BACKGROUND: Direct stimulation of the vagus nerve in the neck via surgically implanted electrodes is protective in animal models of stroke. We sought to determine the safety and efficacy of a non-invasive cervical VNS (nVNS) method using surface electrodes applied to the skin overlying the vagus nerve in the neck in a model of middle cerebral artery occlusion (MCAO).

METHODS: nVNS was initiated variable times after MCAO in rats (n = 33). Control animals received sham stimulation (n = 33). Infarct volume and functional outcome were assessed on day 7. Brains were processed by immunohistochemistry for microglial activation and cytokine levels. The ability of nVNS to activate the nucleus tractus solitarius (NTS) was assessed using c-Fos immunohistochemistry.

RESULTS: Infarct volume was 43.15 +/- 3.36 percent of the contralateral hemisphere (PCH) in control and 28.75 +/- 4.22 PCH in nVNS- treated animals (p < 0.05). The effect of nVNS on infarct size was consistent when stimulation was initiated up to 4 hours after MCAO. There was no difference in heart rate and blood pressure between control and nVNS-treated animals. The number of c-Fos positive cells was 32.4 +/- 10.6 and 6.2 +/- 6.3 in the ipsilateral NTS (p < 0.05) and 30.4 +/- 11.2 and 5.8 +/- 4.3 in the contralateral NTS (p < 0.05) in nVNS-treated and control animals, respectively. nVNS reduced the number of Iba-1, CD68, and TNF-alpha positive cells and increased the number of HMGB1 positive cells.

CONCLUSIONS: nVNS inhibits ischemia-induced immune activation and reduces the extent of tissue injury and functional deficit in rats without causing cardiac or hemodynamic adverse effects when initiated up to 4 hours after MCAO.

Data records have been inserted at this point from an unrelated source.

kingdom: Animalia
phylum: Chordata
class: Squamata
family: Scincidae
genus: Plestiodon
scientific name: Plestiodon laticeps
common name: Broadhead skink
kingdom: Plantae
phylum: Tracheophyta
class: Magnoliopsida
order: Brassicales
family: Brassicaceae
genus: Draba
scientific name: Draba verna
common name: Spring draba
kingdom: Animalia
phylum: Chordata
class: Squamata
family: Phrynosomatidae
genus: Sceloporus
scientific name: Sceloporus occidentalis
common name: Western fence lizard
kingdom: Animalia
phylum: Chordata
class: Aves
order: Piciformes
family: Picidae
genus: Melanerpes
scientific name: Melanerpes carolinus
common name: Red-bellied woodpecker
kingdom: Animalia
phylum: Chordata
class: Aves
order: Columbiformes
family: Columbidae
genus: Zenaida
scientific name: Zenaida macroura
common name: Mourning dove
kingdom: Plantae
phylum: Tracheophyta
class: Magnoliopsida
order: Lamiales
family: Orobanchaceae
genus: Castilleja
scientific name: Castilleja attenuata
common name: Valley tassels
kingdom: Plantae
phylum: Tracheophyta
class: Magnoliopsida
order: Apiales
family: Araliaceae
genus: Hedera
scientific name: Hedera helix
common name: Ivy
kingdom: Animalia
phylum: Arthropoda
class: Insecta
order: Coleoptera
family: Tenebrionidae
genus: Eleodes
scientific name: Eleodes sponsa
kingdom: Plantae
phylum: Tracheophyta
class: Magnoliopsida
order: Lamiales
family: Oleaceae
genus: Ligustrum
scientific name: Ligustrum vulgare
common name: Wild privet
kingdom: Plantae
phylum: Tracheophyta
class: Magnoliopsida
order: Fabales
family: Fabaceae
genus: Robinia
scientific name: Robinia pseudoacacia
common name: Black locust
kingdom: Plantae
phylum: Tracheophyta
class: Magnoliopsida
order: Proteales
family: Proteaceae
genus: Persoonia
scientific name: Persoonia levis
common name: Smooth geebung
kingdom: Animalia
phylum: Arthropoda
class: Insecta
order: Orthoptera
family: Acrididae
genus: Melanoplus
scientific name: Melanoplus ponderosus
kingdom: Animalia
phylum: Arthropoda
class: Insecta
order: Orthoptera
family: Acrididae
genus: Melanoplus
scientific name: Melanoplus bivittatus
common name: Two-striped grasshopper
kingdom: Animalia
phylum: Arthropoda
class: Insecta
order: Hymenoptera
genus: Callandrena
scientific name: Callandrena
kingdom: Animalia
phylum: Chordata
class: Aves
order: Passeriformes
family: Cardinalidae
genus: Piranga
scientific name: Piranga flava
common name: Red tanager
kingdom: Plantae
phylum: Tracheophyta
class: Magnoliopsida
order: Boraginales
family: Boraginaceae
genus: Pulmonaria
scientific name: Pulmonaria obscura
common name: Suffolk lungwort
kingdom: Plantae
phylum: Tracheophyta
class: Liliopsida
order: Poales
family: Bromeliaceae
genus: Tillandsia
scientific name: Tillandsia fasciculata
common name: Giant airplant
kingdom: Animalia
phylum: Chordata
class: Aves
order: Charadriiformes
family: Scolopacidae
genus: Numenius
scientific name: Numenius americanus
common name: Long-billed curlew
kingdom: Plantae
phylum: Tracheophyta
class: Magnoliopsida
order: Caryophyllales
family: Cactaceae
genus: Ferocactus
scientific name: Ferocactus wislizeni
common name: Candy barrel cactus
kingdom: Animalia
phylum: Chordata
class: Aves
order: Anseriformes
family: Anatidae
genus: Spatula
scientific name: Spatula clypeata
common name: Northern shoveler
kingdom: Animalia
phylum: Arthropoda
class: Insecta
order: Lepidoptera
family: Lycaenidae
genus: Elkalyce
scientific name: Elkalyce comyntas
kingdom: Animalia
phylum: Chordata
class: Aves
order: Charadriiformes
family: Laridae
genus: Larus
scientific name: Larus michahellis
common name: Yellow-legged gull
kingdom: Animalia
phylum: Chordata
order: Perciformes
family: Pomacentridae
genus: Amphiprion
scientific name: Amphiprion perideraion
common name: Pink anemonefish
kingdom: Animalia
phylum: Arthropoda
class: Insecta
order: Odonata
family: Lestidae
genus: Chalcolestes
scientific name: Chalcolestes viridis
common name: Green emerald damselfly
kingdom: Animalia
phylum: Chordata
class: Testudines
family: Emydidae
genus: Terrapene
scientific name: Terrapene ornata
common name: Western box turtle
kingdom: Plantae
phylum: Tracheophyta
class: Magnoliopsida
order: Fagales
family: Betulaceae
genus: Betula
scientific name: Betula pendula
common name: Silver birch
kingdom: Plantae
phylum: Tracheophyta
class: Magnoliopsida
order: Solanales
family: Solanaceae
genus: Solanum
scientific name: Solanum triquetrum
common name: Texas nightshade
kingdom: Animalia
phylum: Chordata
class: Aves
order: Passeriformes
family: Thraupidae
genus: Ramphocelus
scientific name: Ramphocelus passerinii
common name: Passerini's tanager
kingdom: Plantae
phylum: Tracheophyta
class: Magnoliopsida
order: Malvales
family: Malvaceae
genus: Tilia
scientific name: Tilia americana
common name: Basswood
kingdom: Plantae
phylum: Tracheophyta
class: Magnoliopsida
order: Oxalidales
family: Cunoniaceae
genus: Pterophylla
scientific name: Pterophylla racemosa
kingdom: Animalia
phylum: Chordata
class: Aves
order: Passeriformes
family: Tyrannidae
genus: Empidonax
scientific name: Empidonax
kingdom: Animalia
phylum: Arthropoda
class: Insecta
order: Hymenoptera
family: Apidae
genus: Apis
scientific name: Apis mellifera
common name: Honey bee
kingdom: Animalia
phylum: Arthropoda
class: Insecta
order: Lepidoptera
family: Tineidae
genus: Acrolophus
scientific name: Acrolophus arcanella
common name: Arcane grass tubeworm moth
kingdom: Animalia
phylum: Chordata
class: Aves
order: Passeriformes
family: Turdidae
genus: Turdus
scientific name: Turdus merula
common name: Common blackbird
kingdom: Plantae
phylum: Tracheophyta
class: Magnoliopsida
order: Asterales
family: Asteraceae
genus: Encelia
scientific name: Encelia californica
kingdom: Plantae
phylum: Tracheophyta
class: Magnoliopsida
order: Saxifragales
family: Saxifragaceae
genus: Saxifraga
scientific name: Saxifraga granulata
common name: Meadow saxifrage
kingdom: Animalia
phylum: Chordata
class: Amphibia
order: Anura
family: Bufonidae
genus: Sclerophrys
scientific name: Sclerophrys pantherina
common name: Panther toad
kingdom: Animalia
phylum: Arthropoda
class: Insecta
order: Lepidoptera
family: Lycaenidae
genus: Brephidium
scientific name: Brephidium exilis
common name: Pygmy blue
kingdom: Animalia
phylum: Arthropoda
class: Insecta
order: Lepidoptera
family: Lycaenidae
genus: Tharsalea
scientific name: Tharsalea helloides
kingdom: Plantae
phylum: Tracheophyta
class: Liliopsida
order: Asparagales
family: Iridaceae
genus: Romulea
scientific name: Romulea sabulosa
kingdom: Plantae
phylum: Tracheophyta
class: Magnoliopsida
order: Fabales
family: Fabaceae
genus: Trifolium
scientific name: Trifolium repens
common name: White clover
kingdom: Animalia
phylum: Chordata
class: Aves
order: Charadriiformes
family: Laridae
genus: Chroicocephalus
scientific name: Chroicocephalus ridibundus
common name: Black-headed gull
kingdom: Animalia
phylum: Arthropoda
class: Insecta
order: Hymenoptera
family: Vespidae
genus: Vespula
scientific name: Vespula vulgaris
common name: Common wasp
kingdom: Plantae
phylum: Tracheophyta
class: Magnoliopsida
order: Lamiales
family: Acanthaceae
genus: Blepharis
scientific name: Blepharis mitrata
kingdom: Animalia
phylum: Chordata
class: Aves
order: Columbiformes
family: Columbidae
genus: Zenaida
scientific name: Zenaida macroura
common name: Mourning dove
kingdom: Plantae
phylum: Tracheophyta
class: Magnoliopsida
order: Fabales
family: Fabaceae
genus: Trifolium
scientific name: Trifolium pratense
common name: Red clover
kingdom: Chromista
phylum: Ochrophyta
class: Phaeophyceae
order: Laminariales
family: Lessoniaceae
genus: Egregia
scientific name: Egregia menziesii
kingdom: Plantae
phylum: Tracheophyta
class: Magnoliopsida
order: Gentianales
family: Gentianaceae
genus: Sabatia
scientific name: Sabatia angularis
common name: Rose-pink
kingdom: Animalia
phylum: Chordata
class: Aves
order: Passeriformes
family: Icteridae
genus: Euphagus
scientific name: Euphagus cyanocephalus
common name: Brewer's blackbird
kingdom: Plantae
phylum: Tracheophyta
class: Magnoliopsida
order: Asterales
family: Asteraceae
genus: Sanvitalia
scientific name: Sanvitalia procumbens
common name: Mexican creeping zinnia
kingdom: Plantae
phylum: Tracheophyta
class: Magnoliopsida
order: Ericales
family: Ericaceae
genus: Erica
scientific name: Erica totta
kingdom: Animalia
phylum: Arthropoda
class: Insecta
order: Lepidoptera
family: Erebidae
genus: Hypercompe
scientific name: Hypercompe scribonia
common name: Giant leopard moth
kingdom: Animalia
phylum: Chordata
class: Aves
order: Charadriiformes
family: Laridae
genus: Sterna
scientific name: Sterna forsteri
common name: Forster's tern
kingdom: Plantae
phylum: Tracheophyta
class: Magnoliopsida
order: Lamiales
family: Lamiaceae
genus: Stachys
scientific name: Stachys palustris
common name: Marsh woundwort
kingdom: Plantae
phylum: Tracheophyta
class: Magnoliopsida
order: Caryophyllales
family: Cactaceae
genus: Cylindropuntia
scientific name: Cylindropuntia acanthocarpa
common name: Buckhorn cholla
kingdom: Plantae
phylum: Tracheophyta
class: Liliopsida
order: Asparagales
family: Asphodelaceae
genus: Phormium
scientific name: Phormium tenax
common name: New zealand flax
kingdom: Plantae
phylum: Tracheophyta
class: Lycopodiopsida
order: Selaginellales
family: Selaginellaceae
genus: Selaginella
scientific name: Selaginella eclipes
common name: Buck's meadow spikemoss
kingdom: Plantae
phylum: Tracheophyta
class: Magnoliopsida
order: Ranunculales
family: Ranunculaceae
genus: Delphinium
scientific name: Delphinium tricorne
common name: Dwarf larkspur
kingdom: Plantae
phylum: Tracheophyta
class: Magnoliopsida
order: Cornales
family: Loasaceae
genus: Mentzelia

Copyright © 2016 Elsevier Inc. All rights reserved.

Institution

Ay, Ilknur. MGH/MIT/HMS Athinoula A. Martinos Center for Biomedical Imaging, Department of Radiology, Massachusetts General Hospital, Harvard Medical School, Charlestown, MA, USA. Electronic address: iay@mgh.harvard.edu. Nasser, Rena. MGH/MIT/HMS Athinoula A. Martinos Center for Biomedical Imaging, Department of Radiology, Massachusetts General Hospital, Harvard Medical School, Charlestown, MA, USA.
Simon, Bruce. electroCore LLC, Basking Ridge, NJ, USA.

Ay, Hakan. MGH/MIT/HMS Athinoula A. Martinos Center for Biomedical Imaging, Department of Radiology, Massachusetts General Hospital, Harvard Medical School, Charlestown, MA, USA; Stroke Service, Department of Neurology, Massachusetts General Hospital, Harvard Medical School, Boston, MA, USA.